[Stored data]
++++++++

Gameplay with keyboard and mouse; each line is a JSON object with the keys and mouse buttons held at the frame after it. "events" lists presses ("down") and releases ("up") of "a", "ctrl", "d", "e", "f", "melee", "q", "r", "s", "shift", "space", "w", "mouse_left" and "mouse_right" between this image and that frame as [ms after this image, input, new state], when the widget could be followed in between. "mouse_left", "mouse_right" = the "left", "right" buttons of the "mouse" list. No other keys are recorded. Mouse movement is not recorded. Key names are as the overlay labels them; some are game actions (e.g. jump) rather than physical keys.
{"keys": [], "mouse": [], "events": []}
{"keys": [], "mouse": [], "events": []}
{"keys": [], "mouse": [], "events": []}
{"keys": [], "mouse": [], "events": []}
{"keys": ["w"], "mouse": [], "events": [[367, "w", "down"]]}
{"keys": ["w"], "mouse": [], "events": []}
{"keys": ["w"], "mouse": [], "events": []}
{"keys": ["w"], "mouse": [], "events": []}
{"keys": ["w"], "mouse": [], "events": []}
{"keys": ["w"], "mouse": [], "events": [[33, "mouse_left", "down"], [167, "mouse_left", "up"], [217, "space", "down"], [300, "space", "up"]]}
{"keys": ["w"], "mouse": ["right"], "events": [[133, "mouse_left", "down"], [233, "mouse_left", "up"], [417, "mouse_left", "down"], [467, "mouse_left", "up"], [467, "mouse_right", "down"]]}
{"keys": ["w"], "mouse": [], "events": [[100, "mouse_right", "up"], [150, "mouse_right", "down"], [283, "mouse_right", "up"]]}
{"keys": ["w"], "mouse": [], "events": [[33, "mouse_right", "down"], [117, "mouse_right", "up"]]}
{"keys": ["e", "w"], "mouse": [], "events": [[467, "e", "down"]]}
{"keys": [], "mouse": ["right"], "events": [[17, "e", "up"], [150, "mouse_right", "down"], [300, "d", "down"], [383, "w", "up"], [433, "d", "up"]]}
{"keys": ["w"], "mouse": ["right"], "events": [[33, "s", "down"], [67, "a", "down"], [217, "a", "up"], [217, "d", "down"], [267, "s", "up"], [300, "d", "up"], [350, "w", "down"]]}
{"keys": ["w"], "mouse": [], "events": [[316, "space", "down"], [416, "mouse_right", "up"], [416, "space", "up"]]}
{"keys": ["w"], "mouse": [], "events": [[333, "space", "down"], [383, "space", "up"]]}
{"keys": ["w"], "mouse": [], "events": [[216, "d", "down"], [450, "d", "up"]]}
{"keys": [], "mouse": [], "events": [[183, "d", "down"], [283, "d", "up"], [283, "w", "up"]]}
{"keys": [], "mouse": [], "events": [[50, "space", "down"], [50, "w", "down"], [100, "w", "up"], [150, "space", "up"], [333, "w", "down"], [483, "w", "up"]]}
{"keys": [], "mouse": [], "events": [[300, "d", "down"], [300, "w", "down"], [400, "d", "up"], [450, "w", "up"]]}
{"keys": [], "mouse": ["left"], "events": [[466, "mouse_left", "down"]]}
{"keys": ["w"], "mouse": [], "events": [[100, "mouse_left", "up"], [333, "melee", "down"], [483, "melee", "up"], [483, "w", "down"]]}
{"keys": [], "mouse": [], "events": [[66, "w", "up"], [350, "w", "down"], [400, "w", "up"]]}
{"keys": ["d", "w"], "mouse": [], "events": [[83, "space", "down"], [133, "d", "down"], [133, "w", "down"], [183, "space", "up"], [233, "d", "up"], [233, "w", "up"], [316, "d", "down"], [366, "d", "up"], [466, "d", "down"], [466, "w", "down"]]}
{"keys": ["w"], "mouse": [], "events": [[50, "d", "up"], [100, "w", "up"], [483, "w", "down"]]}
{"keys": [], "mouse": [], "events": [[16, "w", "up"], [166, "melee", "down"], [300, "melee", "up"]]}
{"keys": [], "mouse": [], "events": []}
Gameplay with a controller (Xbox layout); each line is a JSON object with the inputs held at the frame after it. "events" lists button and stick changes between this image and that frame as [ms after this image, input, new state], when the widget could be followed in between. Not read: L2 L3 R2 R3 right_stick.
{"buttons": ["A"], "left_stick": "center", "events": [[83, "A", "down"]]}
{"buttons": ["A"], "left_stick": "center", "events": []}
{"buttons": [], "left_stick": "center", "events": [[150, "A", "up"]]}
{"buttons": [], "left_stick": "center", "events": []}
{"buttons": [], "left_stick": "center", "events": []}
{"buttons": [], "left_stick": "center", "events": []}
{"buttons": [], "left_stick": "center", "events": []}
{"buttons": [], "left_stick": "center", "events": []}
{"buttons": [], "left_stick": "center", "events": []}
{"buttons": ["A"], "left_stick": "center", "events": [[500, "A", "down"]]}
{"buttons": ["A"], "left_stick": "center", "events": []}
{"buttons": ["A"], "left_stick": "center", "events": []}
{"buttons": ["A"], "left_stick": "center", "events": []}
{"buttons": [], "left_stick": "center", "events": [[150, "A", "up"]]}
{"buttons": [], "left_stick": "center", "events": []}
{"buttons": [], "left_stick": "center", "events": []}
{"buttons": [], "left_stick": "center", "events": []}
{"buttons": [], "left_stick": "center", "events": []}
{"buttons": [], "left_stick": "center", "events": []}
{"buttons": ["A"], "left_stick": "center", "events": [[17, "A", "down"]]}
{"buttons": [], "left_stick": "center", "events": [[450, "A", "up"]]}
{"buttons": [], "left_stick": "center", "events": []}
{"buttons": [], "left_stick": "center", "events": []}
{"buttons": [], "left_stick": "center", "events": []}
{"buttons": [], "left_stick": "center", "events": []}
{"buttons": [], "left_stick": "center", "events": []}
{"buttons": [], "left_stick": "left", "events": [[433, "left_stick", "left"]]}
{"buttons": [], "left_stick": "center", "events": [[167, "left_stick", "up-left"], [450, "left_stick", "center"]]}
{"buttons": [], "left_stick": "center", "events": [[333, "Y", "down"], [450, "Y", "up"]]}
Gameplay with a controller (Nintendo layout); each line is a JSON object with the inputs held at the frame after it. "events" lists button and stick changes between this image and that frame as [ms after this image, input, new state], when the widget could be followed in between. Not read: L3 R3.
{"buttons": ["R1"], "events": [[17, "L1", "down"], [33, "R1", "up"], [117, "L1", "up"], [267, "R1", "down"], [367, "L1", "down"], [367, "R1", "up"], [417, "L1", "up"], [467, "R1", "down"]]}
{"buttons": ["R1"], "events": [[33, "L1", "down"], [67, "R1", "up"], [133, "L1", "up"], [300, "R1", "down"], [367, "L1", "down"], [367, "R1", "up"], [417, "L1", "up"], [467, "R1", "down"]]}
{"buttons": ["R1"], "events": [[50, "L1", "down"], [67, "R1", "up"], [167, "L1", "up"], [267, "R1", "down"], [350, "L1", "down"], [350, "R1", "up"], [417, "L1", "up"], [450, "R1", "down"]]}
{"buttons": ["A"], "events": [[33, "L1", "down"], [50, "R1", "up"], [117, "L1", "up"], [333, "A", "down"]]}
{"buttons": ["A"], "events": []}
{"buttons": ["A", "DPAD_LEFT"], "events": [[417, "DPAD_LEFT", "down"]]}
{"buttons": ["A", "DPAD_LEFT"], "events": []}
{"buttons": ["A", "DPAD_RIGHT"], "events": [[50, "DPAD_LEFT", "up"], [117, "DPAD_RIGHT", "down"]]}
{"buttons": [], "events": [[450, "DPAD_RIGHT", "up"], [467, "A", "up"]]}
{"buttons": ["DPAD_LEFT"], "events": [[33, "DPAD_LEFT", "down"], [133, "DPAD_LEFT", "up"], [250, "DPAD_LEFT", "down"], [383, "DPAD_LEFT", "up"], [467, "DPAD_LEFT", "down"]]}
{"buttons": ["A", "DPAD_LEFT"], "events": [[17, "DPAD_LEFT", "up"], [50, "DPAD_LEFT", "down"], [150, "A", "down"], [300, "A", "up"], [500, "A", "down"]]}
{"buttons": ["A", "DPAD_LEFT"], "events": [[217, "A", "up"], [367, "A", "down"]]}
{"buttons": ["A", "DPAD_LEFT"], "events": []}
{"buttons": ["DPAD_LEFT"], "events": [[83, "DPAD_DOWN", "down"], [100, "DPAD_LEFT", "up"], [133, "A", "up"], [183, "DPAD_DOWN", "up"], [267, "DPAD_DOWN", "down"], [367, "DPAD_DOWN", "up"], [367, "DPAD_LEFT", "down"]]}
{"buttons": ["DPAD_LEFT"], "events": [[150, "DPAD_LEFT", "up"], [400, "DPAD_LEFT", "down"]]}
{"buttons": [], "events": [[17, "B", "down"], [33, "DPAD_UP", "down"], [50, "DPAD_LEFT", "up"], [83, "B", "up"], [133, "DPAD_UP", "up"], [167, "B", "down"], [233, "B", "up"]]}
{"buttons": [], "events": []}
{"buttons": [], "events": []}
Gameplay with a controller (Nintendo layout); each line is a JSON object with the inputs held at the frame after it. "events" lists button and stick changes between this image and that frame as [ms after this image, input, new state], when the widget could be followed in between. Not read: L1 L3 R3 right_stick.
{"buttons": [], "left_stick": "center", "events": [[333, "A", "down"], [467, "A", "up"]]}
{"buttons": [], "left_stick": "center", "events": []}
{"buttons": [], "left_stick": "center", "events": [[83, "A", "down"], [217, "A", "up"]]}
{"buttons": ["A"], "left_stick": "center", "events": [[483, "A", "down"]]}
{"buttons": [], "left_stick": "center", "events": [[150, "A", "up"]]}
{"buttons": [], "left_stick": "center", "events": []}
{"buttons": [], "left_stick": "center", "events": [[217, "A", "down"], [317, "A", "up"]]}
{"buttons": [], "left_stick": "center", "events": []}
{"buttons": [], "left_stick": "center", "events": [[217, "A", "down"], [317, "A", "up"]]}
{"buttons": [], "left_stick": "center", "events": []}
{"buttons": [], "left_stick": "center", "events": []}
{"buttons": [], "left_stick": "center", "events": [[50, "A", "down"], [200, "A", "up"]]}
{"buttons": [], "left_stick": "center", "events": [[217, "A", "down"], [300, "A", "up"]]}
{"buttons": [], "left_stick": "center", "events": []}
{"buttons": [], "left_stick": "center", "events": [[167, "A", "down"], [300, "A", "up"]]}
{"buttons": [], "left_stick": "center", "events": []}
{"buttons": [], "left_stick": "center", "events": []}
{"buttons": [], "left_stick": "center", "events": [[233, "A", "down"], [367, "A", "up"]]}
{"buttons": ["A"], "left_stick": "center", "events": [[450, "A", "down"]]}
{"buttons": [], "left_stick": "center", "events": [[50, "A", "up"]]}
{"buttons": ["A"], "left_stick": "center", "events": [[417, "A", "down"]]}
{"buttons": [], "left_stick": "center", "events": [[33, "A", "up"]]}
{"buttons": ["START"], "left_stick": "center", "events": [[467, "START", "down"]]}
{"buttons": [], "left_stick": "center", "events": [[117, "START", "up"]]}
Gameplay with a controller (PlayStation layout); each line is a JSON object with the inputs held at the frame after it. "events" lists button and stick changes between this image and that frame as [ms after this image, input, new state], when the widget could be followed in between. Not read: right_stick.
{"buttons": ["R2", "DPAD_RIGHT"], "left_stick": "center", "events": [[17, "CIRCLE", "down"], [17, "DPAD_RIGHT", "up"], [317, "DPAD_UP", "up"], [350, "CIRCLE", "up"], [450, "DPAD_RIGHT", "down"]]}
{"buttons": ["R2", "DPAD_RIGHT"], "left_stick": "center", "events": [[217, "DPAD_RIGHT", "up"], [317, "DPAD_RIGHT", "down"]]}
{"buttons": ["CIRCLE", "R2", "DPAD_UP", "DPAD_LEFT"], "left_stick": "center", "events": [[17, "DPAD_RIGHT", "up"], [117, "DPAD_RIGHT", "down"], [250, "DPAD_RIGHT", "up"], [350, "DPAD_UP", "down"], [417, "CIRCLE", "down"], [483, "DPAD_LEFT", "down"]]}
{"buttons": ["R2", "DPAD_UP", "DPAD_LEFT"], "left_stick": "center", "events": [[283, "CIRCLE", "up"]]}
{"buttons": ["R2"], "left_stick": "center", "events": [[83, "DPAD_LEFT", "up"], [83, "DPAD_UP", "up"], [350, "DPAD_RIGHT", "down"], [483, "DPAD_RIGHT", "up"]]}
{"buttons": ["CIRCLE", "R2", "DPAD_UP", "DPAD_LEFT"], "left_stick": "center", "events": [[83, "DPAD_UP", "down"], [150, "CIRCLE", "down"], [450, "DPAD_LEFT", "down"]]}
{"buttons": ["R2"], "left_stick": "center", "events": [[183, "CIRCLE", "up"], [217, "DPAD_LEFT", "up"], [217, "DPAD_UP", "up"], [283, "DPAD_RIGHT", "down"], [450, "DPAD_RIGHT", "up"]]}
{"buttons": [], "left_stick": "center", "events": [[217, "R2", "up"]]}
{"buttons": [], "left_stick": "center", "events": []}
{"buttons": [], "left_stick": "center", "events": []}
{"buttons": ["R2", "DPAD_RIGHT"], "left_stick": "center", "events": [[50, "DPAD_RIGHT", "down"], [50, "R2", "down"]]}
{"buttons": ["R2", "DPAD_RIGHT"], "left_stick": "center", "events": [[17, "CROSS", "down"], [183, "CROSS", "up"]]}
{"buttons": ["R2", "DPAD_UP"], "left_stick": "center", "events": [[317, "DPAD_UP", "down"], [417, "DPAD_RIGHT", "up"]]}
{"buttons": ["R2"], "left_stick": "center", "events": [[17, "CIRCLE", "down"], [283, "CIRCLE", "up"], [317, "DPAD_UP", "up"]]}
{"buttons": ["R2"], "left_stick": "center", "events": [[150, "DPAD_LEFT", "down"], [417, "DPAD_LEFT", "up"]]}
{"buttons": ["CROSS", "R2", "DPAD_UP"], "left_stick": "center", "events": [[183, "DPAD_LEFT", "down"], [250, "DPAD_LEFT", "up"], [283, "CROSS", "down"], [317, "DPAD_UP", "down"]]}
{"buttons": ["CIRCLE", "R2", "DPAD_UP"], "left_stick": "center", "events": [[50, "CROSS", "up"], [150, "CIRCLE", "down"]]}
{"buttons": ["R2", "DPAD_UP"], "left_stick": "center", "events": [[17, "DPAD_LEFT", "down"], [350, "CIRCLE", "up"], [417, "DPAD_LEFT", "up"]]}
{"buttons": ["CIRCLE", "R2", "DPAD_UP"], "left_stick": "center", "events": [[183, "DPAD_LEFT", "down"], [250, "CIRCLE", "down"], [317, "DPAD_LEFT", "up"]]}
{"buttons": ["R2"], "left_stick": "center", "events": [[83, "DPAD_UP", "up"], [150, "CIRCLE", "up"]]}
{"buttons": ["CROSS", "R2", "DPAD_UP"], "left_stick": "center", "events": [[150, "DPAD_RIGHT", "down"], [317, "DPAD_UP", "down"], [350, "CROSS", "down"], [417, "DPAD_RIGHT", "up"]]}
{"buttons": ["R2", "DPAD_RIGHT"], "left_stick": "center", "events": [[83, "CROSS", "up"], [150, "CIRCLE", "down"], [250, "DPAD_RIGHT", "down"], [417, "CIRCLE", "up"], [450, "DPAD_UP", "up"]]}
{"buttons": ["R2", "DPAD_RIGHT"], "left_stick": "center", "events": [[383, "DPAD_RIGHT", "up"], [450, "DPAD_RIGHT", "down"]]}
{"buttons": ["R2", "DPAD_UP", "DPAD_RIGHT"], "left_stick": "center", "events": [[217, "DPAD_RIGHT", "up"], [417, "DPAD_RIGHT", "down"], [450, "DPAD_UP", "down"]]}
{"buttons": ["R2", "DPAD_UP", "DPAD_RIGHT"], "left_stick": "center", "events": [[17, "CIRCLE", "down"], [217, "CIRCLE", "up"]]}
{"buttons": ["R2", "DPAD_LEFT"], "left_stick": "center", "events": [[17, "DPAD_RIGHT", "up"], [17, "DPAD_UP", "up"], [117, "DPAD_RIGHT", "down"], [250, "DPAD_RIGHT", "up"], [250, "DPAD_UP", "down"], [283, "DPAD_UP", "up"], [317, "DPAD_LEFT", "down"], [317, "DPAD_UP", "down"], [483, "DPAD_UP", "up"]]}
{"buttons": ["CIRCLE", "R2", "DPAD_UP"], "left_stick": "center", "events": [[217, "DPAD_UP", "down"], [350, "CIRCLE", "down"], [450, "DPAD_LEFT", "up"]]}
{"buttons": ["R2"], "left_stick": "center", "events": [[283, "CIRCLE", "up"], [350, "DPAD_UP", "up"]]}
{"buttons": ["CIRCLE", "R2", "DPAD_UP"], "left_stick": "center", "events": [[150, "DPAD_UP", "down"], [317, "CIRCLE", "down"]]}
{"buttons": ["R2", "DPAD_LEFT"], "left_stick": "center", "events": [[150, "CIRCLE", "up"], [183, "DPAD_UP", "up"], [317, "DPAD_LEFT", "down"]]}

++++++++

* ASSIGNED TASK:
Search the records for the string "START" and, wherever a line contains it, please copy that line.

* RESULT FOR THIS EXERCISE:
{"buttons": ["START"], "left_stick": "center", "events": [[467, "START", "down"]]}
{"buttons": [], "left_stick": "center", "events": [[117, "START", "up"]]}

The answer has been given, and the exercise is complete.